#### Aim of the exercise:
Resume "The Poop Files" story about a new mother's first diaper explosion in the hospital, starting right after its last line.

#### Passage for review:
THE POOP FILES.
All these files are horrifying.
All these files are true.
CASE 1.
THE EXPLOSION HEARD 'ROUND THE HOSPITAL.
Whenst
I became a mother in February of 2004, I was warned about all the
poopie diapers I would change. While that is true, I have changed
thousands of poopie diapers, no one warned me about the various other
poopie things that I would change. Poopie walls. Poopie car seats.
Poopie clothes. Poopie couch cushions. Poopie carpet. Hey, now that I am
a seasoned mother, as long as its washable, that's fine by me. I had a
bit of a hissy when I found out that white silk is not washable, but I
had no business wearing white silk with a baby, so that's that. However,
the night I first became a mom, all I envisioned was neat little diapers
with neat little poop piles that all stayed where it was supposed to,
and then it would all be neatly wrapped up, and quietly find its
ultimate destiny at the bottom of a trash can. Well, the first night
came and went, with no poop at all! Then the second blessed day also
went by without a gastric bubble in sight. Wow, I thought. Maybe I am
born under a lucky star! I might be that mythical mother who was loved
so much by the Gods that she never had to change a single soiled Pamper.
As with most historic epochs, a
explosion began my life as NOT that mythical mom. Most of these
"explosions" are metaphorical. An explosion of creativity, an explosion
of innovative fervor, an explosion of necessity crashing into invention.
Mine was an actual explosion.
Heard 'round the hospital.

#### The data:
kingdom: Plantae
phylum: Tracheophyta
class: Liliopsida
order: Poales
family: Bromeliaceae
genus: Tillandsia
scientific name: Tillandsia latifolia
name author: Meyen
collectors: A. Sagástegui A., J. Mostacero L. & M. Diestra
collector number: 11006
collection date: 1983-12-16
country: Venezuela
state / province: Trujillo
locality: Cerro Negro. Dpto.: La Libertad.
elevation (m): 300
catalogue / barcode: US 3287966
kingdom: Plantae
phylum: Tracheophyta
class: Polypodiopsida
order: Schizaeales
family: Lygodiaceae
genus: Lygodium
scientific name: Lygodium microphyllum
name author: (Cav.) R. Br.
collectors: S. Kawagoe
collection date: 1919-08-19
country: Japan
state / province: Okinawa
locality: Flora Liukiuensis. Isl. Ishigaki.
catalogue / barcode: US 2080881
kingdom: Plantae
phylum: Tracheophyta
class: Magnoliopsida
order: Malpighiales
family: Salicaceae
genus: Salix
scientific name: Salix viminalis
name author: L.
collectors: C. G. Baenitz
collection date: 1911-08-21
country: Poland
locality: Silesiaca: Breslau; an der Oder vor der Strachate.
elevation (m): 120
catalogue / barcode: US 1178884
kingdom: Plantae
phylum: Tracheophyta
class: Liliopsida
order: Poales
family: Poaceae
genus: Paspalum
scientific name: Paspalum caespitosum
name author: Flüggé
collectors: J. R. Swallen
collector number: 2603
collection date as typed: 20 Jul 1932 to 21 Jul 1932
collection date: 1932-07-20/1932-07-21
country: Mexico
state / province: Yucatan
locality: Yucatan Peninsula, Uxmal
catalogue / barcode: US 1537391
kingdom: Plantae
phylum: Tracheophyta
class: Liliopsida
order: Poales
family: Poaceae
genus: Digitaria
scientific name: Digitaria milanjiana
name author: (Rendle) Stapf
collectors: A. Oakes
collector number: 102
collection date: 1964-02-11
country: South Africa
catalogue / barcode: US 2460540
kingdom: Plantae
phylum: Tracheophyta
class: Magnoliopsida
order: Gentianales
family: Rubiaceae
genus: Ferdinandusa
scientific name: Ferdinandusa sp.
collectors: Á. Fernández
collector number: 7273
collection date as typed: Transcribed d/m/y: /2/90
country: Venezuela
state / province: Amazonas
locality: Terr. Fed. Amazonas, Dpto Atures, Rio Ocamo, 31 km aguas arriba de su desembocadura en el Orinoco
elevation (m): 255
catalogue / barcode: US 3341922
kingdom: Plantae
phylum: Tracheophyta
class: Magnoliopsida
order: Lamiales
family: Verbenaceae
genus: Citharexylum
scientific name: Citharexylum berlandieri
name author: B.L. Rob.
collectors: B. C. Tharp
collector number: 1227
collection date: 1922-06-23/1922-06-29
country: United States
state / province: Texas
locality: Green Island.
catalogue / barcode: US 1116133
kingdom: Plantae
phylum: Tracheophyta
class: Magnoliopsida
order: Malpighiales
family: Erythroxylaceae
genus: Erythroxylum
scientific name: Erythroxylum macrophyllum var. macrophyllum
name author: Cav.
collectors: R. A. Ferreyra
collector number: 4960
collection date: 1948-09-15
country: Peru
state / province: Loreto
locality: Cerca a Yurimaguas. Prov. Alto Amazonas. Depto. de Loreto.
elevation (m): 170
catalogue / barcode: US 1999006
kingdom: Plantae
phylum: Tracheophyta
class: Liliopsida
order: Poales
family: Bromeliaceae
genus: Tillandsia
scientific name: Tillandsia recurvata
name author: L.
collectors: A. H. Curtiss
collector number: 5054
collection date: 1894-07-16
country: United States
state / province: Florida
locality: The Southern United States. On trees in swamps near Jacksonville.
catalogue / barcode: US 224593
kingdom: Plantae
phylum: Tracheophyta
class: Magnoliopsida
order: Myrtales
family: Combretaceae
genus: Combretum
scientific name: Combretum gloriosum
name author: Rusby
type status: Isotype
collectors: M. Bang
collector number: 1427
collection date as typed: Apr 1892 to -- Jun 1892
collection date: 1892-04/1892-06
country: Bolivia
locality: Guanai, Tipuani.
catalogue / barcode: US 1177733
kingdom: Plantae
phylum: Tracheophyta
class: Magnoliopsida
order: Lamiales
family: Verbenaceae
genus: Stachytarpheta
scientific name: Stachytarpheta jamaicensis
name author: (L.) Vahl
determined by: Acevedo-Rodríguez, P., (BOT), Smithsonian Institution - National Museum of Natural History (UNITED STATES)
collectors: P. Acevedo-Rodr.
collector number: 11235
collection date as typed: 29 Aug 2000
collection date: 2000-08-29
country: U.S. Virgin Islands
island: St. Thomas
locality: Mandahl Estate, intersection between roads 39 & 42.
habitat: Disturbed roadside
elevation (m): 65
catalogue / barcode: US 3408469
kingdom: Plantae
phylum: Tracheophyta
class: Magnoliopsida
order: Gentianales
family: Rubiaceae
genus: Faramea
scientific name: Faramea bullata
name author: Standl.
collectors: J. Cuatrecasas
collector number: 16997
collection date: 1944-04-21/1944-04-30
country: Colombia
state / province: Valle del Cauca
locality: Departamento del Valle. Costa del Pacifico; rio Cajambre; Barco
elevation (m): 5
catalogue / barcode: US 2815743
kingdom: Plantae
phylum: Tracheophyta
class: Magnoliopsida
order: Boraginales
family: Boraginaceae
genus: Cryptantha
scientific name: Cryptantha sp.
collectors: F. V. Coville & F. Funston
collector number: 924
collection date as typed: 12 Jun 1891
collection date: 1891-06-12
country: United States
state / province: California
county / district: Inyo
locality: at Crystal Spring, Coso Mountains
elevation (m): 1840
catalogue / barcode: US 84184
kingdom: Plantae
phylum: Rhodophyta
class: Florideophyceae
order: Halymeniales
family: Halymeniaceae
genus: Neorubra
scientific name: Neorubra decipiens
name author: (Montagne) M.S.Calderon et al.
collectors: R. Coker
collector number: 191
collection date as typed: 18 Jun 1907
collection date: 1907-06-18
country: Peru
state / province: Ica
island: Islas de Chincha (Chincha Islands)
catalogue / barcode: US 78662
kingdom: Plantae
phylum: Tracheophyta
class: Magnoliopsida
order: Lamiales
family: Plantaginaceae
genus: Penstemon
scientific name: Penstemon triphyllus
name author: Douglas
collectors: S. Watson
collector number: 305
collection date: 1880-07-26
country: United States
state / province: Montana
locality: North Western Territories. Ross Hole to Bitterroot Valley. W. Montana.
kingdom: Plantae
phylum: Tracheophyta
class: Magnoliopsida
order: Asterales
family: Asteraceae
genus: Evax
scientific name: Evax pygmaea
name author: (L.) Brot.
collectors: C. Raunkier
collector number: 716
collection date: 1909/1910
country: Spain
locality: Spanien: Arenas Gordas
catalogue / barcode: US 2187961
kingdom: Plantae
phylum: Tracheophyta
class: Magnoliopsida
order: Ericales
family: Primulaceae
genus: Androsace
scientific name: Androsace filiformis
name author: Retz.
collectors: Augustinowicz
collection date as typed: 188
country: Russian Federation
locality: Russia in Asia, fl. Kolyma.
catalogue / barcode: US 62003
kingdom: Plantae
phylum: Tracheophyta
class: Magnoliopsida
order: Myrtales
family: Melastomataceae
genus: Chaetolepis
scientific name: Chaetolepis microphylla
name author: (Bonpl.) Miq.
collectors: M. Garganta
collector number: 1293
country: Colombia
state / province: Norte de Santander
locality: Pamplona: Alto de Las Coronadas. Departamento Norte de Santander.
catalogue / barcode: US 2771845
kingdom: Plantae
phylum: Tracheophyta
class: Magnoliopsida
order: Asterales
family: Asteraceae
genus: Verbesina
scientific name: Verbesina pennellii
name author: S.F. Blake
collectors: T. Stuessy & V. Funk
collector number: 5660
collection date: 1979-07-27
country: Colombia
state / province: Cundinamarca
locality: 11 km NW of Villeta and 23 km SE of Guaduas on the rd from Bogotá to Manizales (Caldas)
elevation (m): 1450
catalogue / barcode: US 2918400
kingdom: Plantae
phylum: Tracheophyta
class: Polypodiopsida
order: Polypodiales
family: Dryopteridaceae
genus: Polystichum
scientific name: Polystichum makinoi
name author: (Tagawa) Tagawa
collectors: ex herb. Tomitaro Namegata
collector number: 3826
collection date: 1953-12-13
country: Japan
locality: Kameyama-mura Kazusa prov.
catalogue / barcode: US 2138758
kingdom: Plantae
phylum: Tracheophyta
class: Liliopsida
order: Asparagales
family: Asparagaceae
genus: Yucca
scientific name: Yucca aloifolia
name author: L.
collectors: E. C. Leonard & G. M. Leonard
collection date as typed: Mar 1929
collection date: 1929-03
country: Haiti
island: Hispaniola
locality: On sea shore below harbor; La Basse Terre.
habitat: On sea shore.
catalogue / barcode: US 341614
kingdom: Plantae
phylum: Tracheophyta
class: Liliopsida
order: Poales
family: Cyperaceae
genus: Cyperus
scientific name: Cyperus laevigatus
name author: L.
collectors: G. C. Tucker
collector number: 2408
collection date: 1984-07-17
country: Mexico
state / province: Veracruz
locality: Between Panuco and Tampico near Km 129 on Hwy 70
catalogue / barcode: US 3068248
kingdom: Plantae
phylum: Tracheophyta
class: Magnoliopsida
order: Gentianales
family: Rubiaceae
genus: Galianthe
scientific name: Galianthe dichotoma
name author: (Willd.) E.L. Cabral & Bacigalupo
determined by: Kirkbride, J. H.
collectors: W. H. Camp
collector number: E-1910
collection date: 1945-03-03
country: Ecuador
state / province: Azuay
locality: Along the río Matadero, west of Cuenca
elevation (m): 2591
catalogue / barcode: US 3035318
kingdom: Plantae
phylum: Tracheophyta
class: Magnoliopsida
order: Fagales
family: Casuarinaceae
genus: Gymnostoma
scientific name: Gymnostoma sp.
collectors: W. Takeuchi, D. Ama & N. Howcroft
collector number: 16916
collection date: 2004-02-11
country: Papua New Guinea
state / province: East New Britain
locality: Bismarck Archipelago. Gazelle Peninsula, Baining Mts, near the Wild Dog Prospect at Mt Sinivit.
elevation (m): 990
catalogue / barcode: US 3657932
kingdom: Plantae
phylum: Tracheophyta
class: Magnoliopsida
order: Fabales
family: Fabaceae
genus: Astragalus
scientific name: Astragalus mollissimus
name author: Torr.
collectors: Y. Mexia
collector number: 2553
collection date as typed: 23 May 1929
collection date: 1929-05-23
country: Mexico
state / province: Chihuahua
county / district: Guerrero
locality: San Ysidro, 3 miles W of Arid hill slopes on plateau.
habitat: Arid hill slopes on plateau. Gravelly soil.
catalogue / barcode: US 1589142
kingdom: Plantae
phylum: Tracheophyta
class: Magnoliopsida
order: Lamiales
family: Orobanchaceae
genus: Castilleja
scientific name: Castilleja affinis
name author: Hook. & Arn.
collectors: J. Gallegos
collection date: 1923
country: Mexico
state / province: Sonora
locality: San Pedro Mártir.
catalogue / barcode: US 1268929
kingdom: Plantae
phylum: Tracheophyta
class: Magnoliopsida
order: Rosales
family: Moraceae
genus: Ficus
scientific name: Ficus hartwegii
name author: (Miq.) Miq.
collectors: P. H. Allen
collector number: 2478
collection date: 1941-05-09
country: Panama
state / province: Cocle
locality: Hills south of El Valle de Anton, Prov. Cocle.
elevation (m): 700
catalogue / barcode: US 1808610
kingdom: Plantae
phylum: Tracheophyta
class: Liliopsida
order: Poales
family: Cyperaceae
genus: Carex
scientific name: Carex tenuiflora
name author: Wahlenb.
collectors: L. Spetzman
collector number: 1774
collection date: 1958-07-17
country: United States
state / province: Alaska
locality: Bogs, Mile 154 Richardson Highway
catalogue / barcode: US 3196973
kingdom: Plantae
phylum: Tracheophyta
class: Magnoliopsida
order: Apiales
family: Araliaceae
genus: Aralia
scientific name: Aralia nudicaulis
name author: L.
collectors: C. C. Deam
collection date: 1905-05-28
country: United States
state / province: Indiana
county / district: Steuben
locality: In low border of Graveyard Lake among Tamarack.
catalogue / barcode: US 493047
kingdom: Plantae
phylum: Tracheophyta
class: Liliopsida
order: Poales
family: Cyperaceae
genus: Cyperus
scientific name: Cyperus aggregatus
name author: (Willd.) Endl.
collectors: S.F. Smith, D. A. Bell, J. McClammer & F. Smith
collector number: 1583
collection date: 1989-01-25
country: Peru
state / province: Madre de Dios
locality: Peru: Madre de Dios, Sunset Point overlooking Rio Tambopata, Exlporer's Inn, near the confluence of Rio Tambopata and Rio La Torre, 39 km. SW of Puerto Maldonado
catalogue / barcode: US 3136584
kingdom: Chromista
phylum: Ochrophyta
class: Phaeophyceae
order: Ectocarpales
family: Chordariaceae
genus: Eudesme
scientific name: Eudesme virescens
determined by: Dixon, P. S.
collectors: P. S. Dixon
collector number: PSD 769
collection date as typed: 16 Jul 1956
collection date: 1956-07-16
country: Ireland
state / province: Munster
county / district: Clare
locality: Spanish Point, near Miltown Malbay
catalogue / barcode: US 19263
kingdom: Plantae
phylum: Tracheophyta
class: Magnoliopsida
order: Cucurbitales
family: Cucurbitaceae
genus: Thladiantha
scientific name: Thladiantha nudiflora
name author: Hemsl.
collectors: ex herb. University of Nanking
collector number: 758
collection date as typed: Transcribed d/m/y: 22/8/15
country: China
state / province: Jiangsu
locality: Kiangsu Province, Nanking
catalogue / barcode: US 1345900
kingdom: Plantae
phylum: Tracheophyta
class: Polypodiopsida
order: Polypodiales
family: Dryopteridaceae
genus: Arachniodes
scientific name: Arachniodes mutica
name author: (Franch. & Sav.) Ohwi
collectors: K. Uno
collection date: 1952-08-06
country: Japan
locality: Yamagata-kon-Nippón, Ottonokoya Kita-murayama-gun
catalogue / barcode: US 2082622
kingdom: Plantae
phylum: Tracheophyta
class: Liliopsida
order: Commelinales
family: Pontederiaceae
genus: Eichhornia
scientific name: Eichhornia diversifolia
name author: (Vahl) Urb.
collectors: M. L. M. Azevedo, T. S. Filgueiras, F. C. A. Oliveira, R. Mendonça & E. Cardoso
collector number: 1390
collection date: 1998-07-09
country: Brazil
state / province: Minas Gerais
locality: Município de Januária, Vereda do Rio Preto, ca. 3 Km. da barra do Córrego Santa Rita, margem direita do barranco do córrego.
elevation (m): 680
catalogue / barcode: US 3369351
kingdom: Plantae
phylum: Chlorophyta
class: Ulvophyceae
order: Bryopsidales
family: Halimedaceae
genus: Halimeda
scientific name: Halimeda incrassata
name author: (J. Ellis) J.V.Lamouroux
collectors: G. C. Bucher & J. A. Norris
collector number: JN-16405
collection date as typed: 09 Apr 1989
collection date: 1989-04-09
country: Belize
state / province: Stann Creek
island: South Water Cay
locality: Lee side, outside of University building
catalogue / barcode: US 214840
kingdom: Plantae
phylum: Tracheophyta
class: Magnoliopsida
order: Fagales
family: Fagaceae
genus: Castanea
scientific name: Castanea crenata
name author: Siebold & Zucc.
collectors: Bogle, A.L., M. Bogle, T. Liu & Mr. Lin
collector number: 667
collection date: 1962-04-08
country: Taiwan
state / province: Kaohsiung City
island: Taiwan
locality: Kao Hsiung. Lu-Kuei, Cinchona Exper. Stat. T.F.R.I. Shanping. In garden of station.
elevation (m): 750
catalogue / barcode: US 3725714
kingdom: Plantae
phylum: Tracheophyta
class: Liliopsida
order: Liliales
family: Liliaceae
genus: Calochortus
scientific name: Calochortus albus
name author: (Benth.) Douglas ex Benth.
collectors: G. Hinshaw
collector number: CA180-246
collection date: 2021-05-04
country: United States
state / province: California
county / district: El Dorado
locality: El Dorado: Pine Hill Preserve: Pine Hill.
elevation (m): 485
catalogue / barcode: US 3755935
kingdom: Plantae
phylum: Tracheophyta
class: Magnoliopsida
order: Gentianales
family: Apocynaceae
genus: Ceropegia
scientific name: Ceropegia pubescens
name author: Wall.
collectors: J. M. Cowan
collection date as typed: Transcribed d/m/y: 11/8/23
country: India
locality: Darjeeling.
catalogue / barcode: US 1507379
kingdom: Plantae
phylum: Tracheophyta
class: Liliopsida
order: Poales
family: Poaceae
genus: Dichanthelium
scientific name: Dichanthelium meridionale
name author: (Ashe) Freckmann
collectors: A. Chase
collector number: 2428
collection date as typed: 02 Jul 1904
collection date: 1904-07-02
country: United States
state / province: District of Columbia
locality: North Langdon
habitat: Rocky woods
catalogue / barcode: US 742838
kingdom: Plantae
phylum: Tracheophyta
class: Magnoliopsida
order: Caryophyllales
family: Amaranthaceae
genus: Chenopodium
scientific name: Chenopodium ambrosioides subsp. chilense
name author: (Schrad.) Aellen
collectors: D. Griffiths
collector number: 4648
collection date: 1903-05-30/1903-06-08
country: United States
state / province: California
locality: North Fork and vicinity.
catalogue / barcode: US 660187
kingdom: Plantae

#### Result for this task:
As
afore stated, I was getting falsely, irrationally excited about the
absence of this essential part of motherhood when the doctor smiled
condescendingly and explained, oh so kindly and patiently, that
unfortunately, the baby needed to poop and we would not leave the
hospital until it happened. Thus my excitement turned to anxiety and
worry. To misquote a cliche, a watched bum never poops. At the end of my
second day of parenthood, in the split second that my husband and I
were not
peering anxiously into that barbie sized diaper, my husband scooped up
our tiny 7 pound being, and. he. EXPLODED. Before I go on, I must note
that at that second it did indeed occur to me that the fact that my
husband happened to be holding my son meant that I had been born under a
lucky star after all.
Anyway, the
ensuing clamor over what to do with the bucketful of black slime that
was now all over everything, and calming down the patients in the rooms
around us who all thought some sick godless lunatic was actually bombing
a hospital, really brought it all home.
Poop, a LOT of poop, was in our future.